## Goal of the exercise
Using the data that follows, say how many lines contain the word "Übersicht", giving the number by itself.

## Collected data

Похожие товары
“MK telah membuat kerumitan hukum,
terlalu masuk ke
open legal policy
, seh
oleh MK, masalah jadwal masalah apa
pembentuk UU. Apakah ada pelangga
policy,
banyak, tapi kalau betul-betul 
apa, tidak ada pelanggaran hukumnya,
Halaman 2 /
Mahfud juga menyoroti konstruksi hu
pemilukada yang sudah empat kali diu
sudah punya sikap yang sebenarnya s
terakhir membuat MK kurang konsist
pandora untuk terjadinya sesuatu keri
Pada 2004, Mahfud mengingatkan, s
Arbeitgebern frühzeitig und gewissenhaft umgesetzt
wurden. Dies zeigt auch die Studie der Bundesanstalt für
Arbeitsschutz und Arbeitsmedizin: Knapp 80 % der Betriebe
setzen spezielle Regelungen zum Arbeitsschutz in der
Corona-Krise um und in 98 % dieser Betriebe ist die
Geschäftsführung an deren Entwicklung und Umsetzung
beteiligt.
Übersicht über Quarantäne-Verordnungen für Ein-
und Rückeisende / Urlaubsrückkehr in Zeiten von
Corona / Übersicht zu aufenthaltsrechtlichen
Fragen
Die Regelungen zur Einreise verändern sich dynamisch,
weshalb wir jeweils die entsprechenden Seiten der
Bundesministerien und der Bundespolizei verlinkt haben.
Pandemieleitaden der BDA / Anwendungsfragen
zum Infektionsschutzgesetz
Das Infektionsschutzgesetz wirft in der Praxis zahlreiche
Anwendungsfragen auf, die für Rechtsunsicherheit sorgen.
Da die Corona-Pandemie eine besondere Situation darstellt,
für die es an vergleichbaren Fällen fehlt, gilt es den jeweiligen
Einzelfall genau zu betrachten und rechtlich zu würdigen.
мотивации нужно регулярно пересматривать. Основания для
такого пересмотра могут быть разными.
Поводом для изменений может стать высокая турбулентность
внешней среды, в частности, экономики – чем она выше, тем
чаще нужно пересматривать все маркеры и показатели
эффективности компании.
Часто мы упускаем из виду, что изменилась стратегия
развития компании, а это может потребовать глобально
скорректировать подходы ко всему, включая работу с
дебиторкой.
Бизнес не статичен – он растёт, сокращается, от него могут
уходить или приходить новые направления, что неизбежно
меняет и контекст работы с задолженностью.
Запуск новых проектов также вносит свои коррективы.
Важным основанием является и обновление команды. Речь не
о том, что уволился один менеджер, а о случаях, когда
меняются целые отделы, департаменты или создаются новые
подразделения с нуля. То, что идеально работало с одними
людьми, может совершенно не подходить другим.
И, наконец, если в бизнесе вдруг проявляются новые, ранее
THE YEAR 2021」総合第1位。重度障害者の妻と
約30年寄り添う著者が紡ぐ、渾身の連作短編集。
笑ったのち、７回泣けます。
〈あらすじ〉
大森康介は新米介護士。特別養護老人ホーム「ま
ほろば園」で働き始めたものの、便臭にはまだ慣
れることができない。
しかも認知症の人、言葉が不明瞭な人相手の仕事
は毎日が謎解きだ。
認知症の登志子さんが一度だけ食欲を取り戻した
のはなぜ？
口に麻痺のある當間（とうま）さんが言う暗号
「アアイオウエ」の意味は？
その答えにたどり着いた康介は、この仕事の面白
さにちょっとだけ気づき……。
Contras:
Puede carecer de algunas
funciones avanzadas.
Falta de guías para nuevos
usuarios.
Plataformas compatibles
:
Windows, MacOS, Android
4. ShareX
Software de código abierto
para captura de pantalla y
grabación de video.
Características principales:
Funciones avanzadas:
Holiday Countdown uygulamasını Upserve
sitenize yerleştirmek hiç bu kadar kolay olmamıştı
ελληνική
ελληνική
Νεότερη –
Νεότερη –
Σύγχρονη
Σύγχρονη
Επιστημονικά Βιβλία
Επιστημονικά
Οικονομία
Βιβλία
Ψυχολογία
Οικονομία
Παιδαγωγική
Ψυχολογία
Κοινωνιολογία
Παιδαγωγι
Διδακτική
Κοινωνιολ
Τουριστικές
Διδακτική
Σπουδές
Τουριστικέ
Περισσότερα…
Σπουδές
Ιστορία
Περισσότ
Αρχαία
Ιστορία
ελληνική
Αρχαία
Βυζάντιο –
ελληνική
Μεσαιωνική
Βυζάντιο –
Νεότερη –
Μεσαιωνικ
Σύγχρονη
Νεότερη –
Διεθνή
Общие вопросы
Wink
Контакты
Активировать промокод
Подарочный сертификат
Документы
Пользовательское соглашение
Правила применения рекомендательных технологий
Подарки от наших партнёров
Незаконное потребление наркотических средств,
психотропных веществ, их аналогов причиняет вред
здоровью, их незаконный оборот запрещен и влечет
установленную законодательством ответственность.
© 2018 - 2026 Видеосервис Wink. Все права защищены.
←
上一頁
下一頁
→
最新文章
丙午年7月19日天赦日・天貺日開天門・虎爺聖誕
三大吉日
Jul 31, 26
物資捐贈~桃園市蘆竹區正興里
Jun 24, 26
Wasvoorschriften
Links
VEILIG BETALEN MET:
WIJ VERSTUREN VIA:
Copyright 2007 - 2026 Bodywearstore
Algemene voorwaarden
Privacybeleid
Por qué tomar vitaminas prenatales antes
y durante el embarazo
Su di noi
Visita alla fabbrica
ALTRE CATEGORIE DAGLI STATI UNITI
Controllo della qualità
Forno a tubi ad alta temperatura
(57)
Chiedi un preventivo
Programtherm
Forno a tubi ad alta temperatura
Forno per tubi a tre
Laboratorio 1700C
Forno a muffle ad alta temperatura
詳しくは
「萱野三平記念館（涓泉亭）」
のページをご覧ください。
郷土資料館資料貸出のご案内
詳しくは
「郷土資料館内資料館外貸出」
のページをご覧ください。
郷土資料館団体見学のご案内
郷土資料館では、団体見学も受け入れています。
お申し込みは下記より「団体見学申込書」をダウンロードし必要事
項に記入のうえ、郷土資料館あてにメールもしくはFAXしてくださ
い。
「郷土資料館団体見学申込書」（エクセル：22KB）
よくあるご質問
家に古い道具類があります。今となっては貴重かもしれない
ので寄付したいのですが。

## Problem solution
2